# [TASK TO COMPLETE]
Scan the records below for the line with "ye Seniors : ปัจฉิมนิเทศและงานบายเนียร์ ร" and the line with "พฤษภาคม 7, 2026". Repeat those two lines and every line between them exactly, and nothing else.

# [RECORD SET]
§

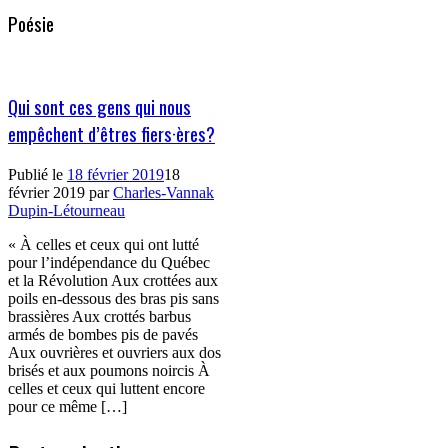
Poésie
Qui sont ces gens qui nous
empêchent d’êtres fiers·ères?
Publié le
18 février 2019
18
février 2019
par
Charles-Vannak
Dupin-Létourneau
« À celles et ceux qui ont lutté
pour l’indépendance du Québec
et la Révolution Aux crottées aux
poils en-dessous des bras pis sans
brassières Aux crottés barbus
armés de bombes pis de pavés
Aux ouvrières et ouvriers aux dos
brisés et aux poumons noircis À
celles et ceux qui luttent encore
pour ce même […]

§

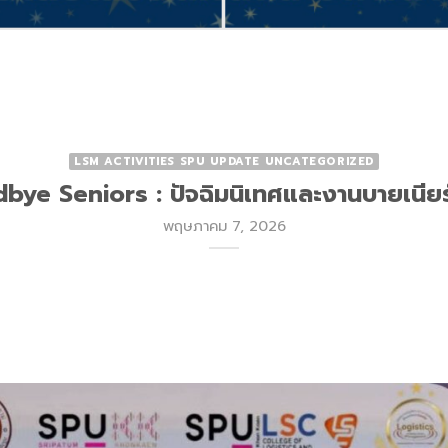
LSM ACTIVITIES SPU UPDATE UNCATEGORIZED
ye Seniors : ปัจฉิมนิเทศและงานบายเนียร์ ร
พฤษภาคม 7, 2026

§

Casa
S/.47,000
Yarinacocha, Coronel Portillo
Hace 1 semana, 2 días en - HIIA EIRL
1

§

# [RESPONSE]
ye Seniors : ปัจฉิมนิเทศและงานบายเนียร์ ร
พฤษภาคม 7, 2026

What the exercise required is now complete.